A national insurance trade group has filed an amicus brief urging the U.S. Supreme Court to overturn the cases of Safeco Insurance v. Burr and Geico General Insurance v. Edo, which said insurers acted in willful disregard of the law by not sending out adverse action notices whenever a consumer’s credit information did not result in the consumer receiving the best possible rate.

According to the suburban Chicago-based Property Casualty Insurers Association of America, these cases involve a ruling from the 9th Circuit Court of Appeals which took the very unusual step of withdrawing and issuing an opinion three times on this matter.

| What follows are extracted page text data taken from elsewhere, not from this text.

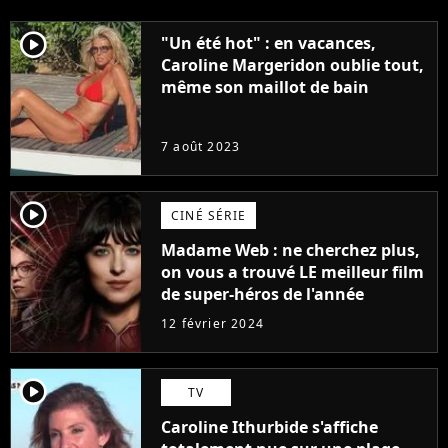
player2
"Un été hot" : en vacances,
Caroline Margeridon oublie tout,
même son maillot de bain
7 août 2023
player2
CINÉ SÉRIE
Madame Web : ne cherchez plus,
on vous a trouvé LE meilleur film
de super-héros de l'année
12 février 2024
player2
TV
Caroline Ithurbide s'affiche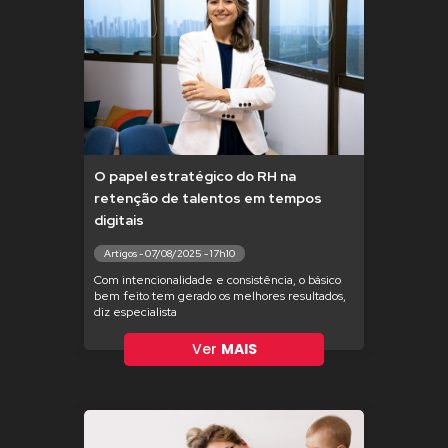
O papel estratégico do RH na
retenção de talentos em tempos
digitais
Artigos - 07/08/2025 - 17h10
Com intencionalidade e consistência, o básico
bem feito tem gerado os melhores resultados,
diz especialista
Ver
MAIS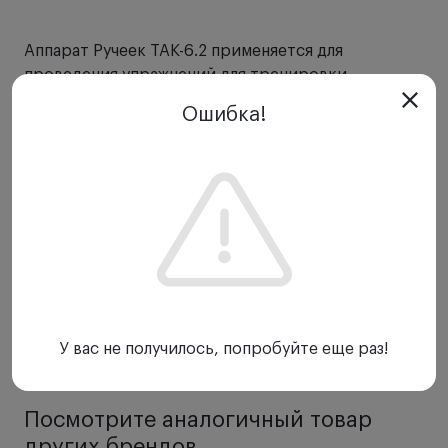
Аппарат Ручеек ТАК-6.2 применяется для
проведения упражнений для тренировки
аккомодации. Непосредственно на самом
Ошибка!
приборе находятся излучатели на разном
расстоянии от глаза пациента. Линза,
расположенная перед глазом обследуемого
позволяет сформировать изображение, которое
отображается при последовательном включении
излучателей на расстояние в диапазоне от
ближайшего до бесконечно дальнего. Пациент
отсматривает символы одним глазом, второй при
этом закрывается при помощи окклюдера.
Излучатели могут менять объекты, их размеры
У вас не получилось, попробуйте еще раз!
Показать еще
при повороте, также можно менять скорость
смены демонстрации символов.
Для аппарата Ручеек ТАК-6.2 предусмотрено 6
Посмотрите аналогичный товар
основных программ тренировки и 2
других брендов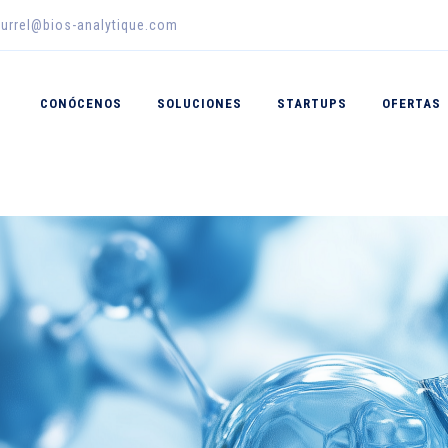
urrel@bios-analytique.com
CONÓCENOS
SOLUCIONES
STARTUPS
OFERTAS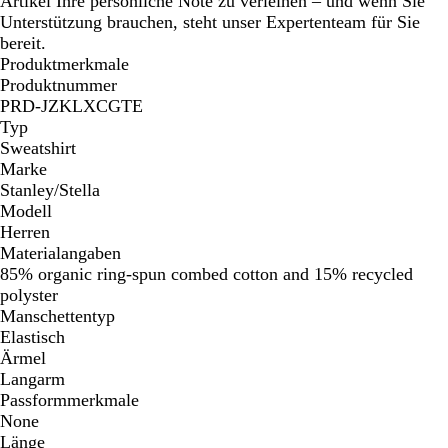
Artikel Ihre persönliche Note zu verleihen – und wenn Sie
Unterstützung brauchen, steht unser Expertenteam für Sie
bereit.
Produktmerkmale
Produktnummer
PRD-JZKLXCGTE
Typ
Sweatshirt
Marke
Stanley/Stella
Modell
Herren
Materialangaben
85% organic ring-spun combed cotton and 15% recycled
polyster
Manschettentyp
Elastisch
Ärmel
Langarm
Passformmerkmale
None
Länge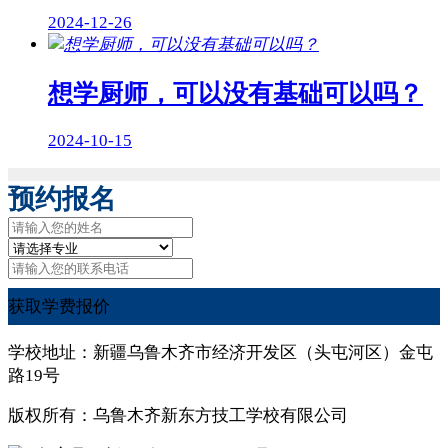
2024-12-26
想学厨师，可以没有基础可以吗？
2024-10-15
预约报名
获取学费报价
学校地址：新疆乌鲁木齐市经济开发区（头屯河区）金屯
路19号
版权所有：乌鲁木齐新东方技工学校有限公司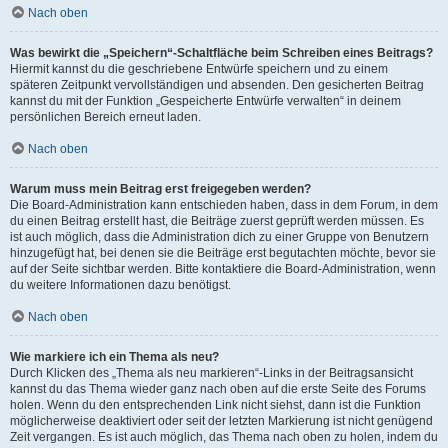
Nach oben
Was bewirkt die „Speichern“-Schaltfläche beim Schreiben eines Beitrags?
Hiermit kannst du die geschriebene Entwürfe speichern und zu einem
späteren Zeitpunkt vervollständigen und absenden. Den gesicherten Beitrag
kannst du mit der Funktion „Gespeicherte Entwürfe verwalten“ in deinem
persönlichen Bereich erneut laden.
Nach oben
Warum muss mein Beitrag erst freigegeben werden?
Die Board-Administration kann entschieden haben, dass in dem Forum, in dem
du einen Beitrag erstellt hast, die Beiträge zuerst geprüft werden müssen. Es
ist auch möglich, dass die Administration dich zu einer Gruppe von Benutzern
hinzugefügt hat, bei denen sie die Beiträge erst begutachten möchte, bevor sie
auf der Seite sichtbar werden. Bitte kontaktiere die Board-Administration, wenn
du weitere Informationen dazu benötigst.
Nach oben
Wie markiere ich ein Thema als neu?
Durch Klicken des „Thema als neu markieren“-Links in der Beitragsansicht
kannst du das Thema wieder ganz nach oben auf die erste Seite des Forums
holen. Wenn du den entsprechenden Link nicht siehst, dann ist die Funktion
möglicherweise deaktiviert oder seit der letzten Markierung ist nicht genügend
Zeit vergangen. Es ist auch möglich, das Thema nach oben zu holen, indem du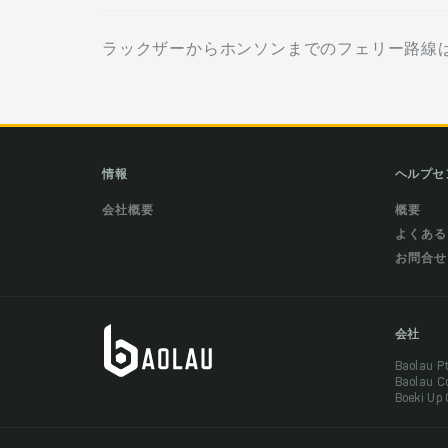
ラックザーからホンソンまでのフェリー路線は次の会社
情報
ヘルプセ
会社概要
概要
よくある
お問合せ
会社
Baolau 
Baolau 
Boeki Up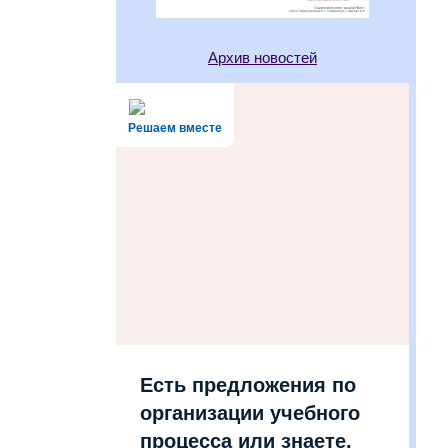
Архив новостей
Решаем вместе
Есть предложения по
организации учебного
процесса или знаете,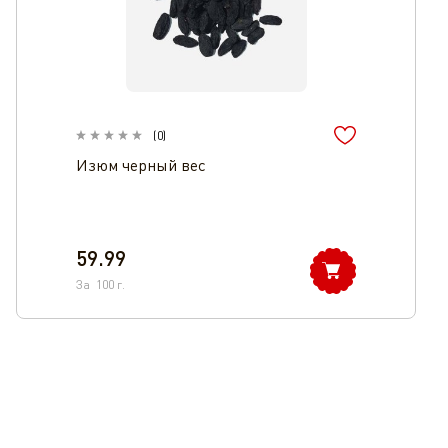
(
0
)
Изюм черный вес
59.99
За
100
г.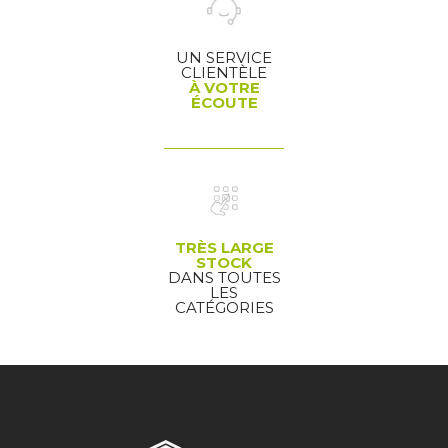
UN SERVICE
CLIENTÈLE
À VOTRE
ÉCOUTE
TRÈS LARGE
STOCK
DANS TOUTES
LES
CATÉGORIES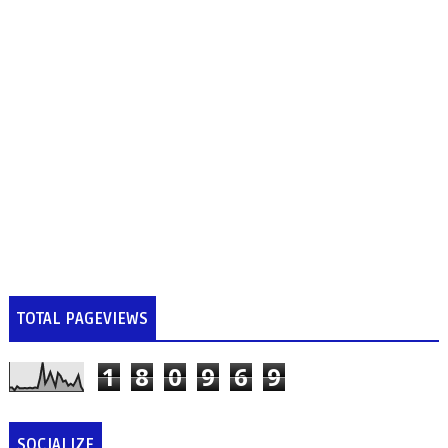
TOTAL PAGEVIEWS
1
8
0
9
6
9
SOCIALIZE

While the 9th Circuit did not materially change its ruling, ultimately it did moderate its position on the issue of willful disregard.

The 9th Circuit held that the Fair Credit Reporting Act’s (FRCA) adverse action notice is required whenever a company uses credit information in determining the insurance rate applied, and the consumer did not receive the lowest rate. Additionally the court maintained that every company, within a family of companies that accessed the credit information must send the consumer an adverse action notice. The only part of this third opinion that was different from the previous two was the application of willfulness.

The court held that “if a company knowingly and intentionally performs an act that violates FCRA, the company will be liable for willfully violating consumer rights and [that may] constitute reckless disregard for the law.” The court’s opinion differs from the previous decisions in that in some cases the court must look at “specific evidence as to how the company’s decision was reached, including the testimony of the company’s executives and counsel.”

“We strongly disagreed with the lower court’s ruling that these companies acted in willful disregard of the law,” said Kathleen Jensen, senior legal counsel for PCI. “The 9th Circuit used a very low standard for determining willful disregard of the law, and that lower standard could open the door to increased litigation and substantial penalties for insurers.”

Jensen added that, it is PCI’s opinion that the 9th Circuit imposed a new set of rules for notice requirements that conflict with the FCRA statute and runs counter to previous court decisions. The 9th Circuit’s ruling has caused confusion because it was inconsistent with other courts around the country.